Excluding pictures, transcribe precisely the lines from the one containing "tilt_deg: -5.7" to the final line of the listing below, inclusive, and nothing more.

------ SUPPLIED MATERIAL ------

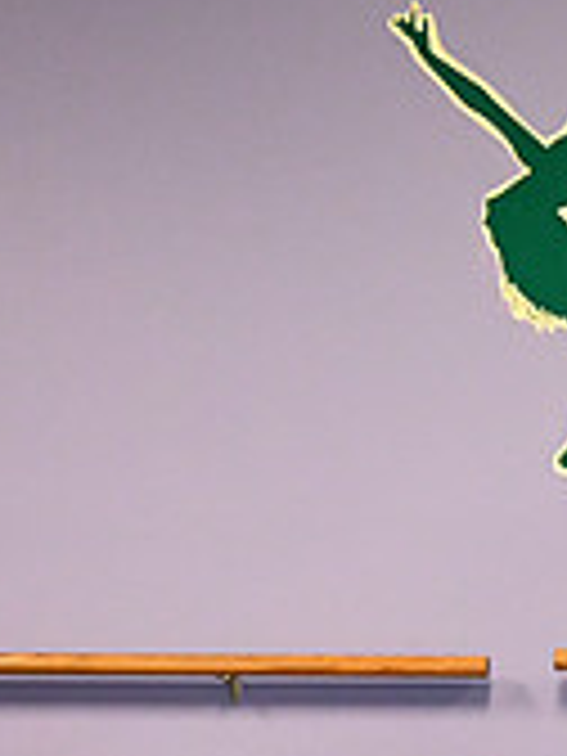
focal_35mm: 159
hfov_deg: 8.7
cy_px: 688
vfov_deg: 12.3
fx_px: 3472
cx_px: 1233
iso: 5000
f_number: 6.3
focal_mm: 48
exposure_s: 1/80
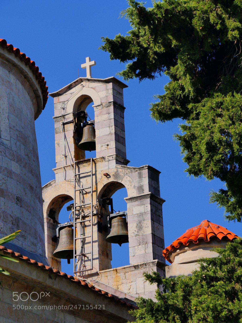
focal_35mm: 162
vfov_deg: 12.2
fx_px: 1510
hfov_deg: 9.2
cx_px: 121
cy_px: 162
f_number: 8
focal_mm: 81
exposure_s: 1/800
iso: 800
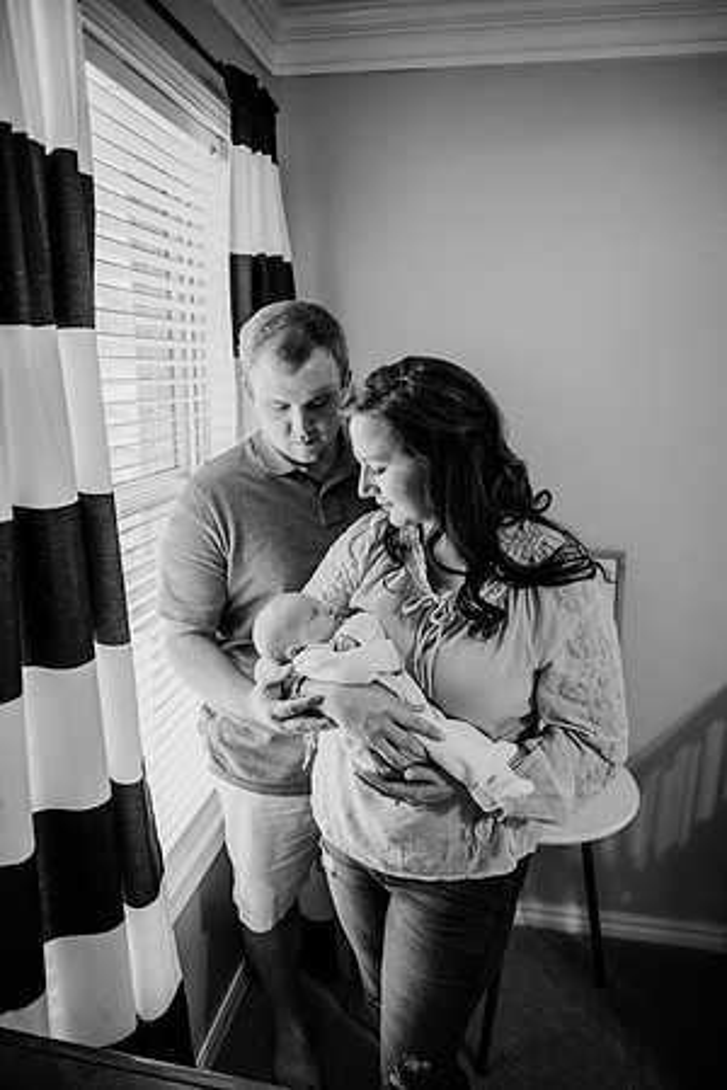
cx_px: 364
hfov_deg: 53.1
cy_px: 545
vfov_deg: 73.7
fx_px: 727
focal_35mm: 24
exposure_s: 1/160
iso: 500
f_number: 2.2
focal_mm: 24
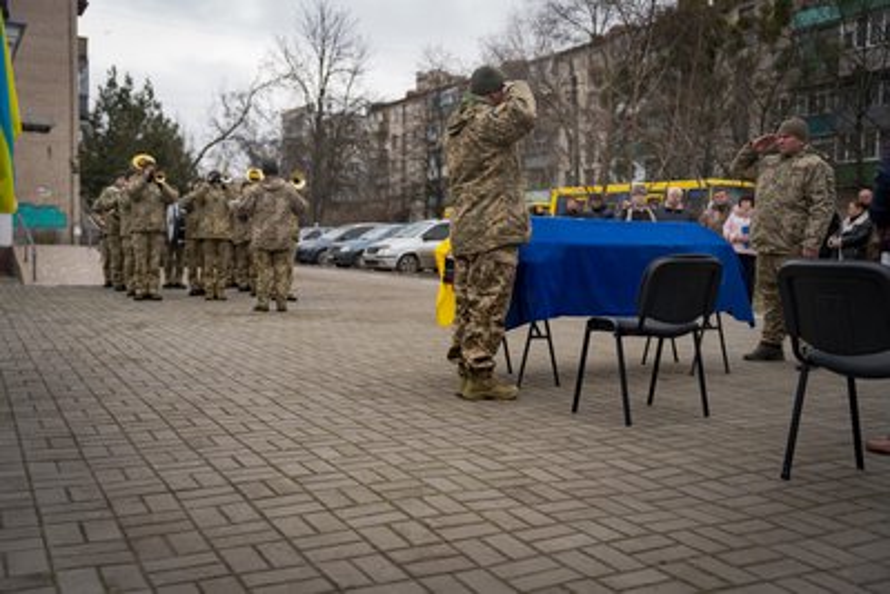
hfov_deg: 53.1
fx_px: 890
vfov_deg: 36.9
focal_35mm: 36
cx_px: 445
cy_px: 297
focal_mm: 36
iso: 320
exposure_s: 1/500
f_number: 2.8
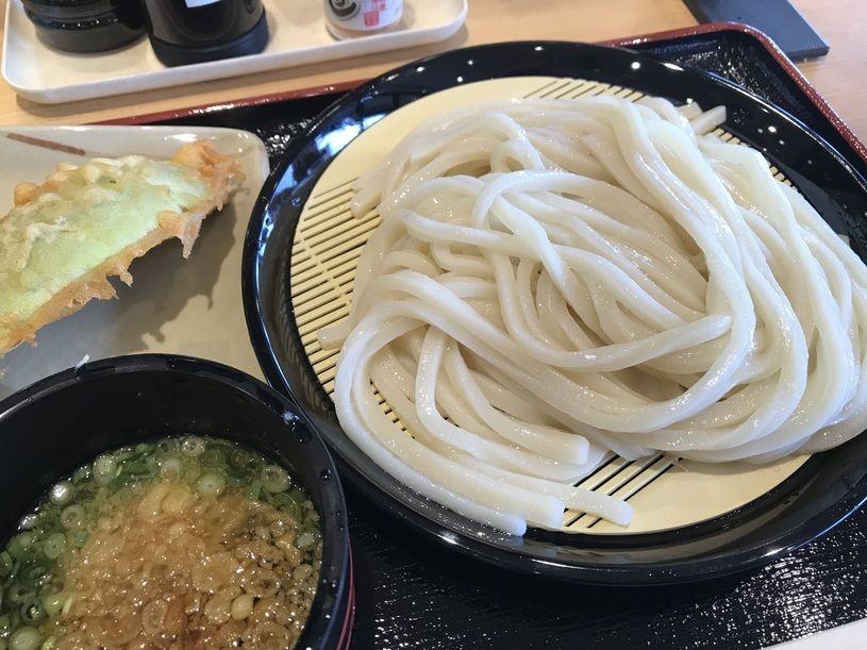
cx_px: 434
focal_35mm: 28
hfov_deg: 63.5
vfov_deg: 49.7
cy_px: 325
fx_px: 701
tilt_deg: -55.6
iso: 20
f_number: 1.8
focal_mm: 3.99
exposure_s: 1/30
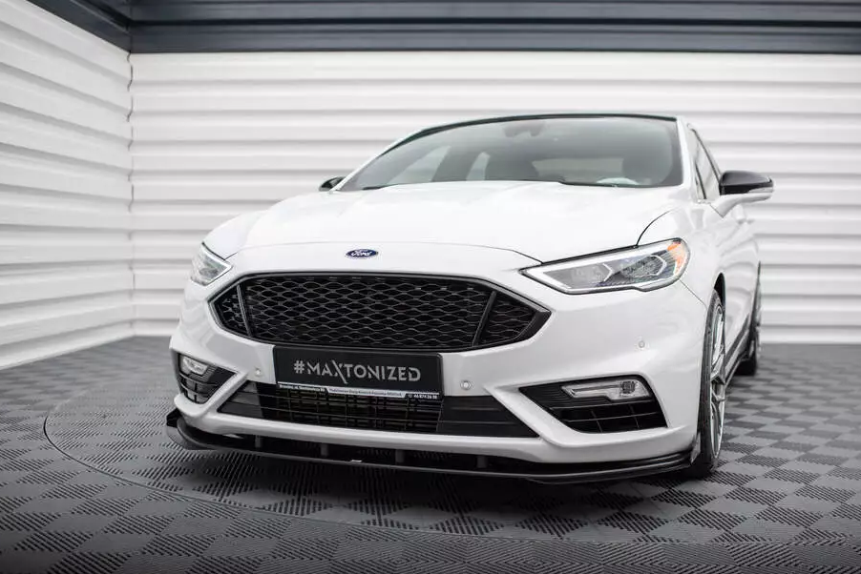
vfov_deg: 32.6
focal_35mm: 41
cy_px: 306
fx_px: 981
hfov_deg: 47.3
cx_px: 468
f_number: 2.5
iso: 500
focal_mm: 35
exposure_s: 1/200
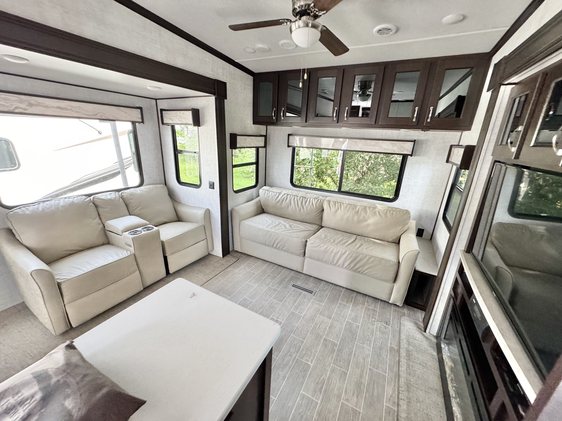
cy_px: 210
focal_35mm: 14
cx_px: 281
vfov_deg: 85.7
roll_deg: -0.3
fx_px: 227
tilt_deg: -22.8
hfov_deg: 102.1
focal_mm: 2.22
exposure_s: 1/83
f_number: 2.2
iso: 320
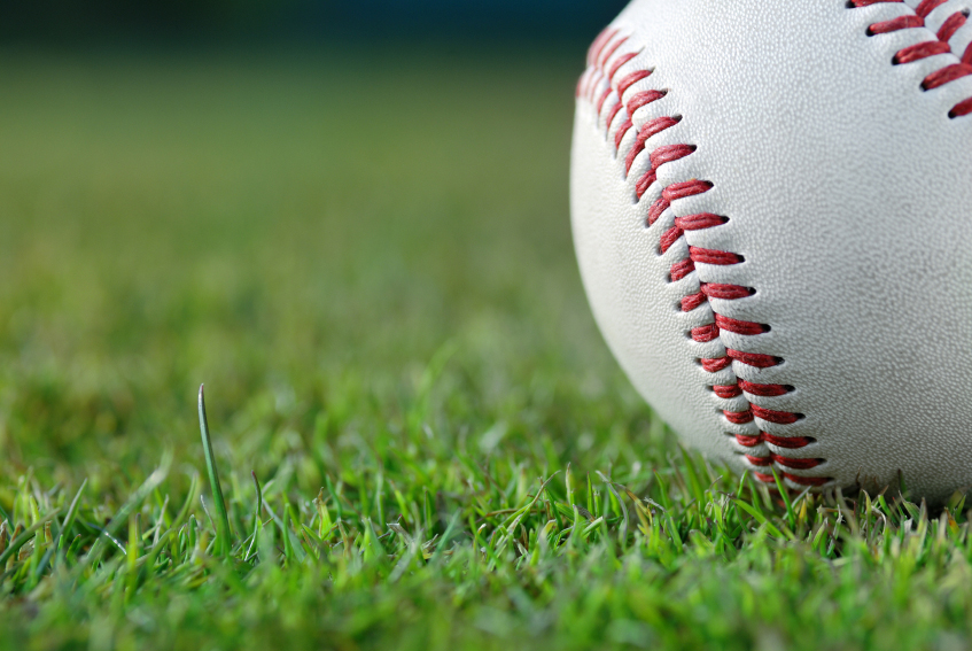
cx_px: 486
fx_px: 3649
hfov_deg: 15.2
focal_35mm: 135
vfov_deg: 10.2
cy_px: 326
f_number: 7.1
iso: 100
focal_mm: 90
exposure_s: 1/250
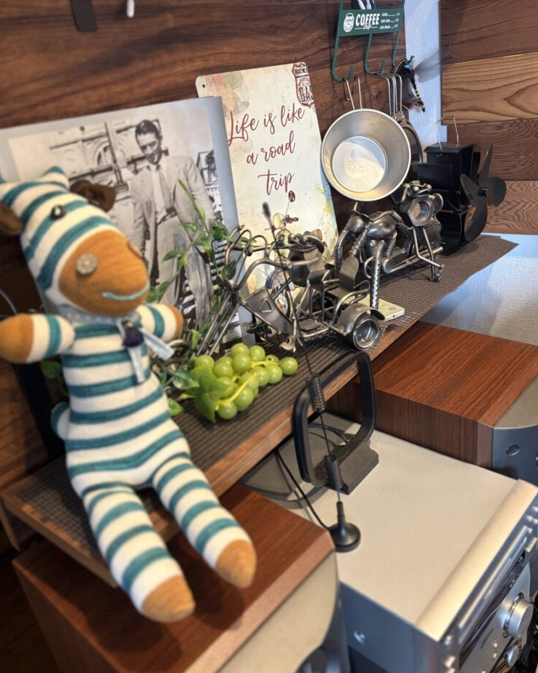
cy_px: 331
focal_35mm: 28
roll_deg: +9.0
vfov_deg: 62.2
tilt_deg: -24.0
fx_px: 557
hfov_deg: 51.5
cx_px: 275
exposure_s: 1/60
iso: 320
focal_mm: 5.96
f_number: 1.6
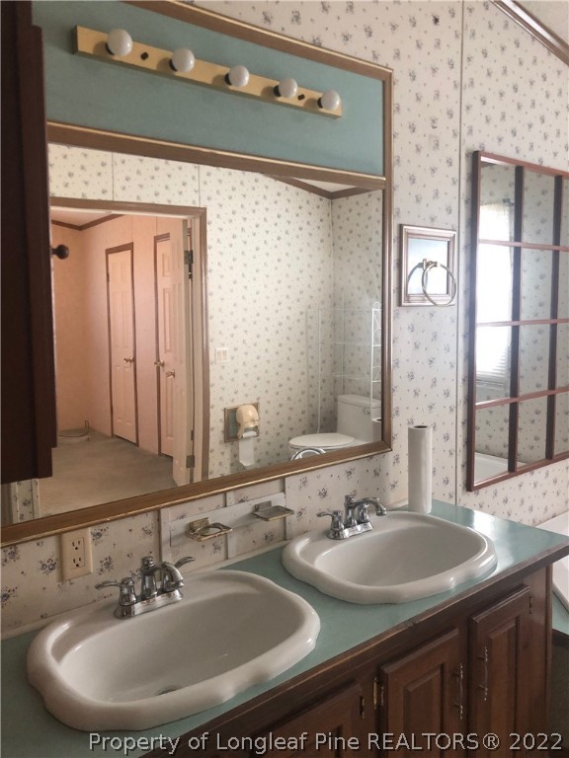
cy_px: 379
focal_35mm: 28
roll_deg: -0.5
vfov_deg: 63.4
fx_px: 614
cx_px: 284
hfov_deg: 49.7
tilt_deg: -5.7
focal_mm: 4
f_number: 1.8
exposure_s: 1/30
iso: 40
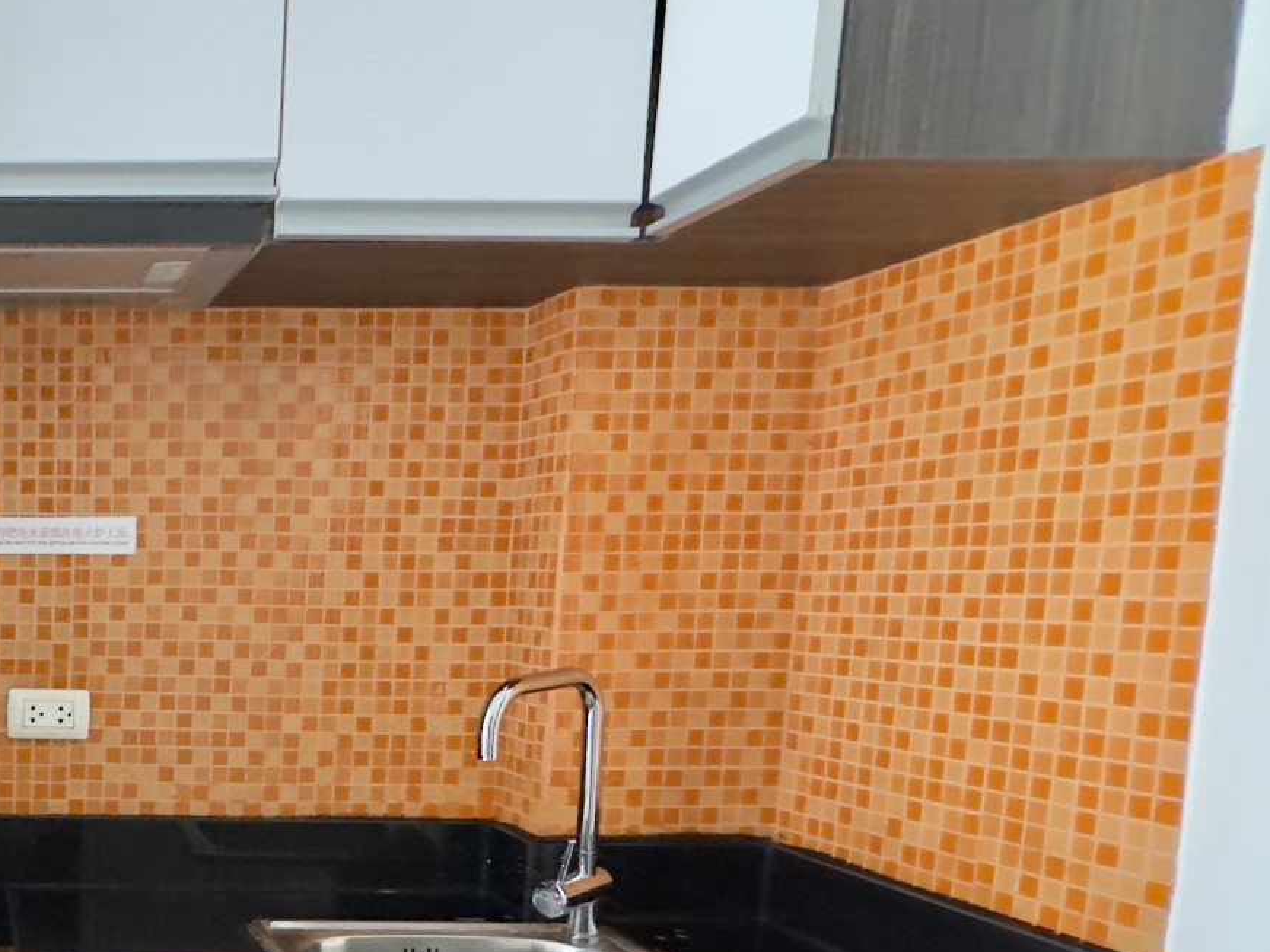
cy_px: 719
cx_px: -74
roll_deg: -0.6
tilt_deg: -6.2
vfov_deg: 41.6
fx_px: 1211
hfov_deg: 44.5
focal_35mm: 33
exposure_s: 1/37
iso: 1600
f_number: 2.2
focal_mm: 2.22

------

§ **ANSWER BOX**
tilt_deg: -5.7
focal_mm: 4
f_number: 1.8
exposure_s: 1/30
iso: 40
cy_px: 719
cx_px: -74
roll_deg: -0.6
tilt_deg: -6.2
vfov_deg: 41.6
fx_px: 1211
hfov_deg: 44.5
focal_35mm: 33
exposure_s: 1/37
iso: 1600
f_number: 2.2
focal_mm: 2.22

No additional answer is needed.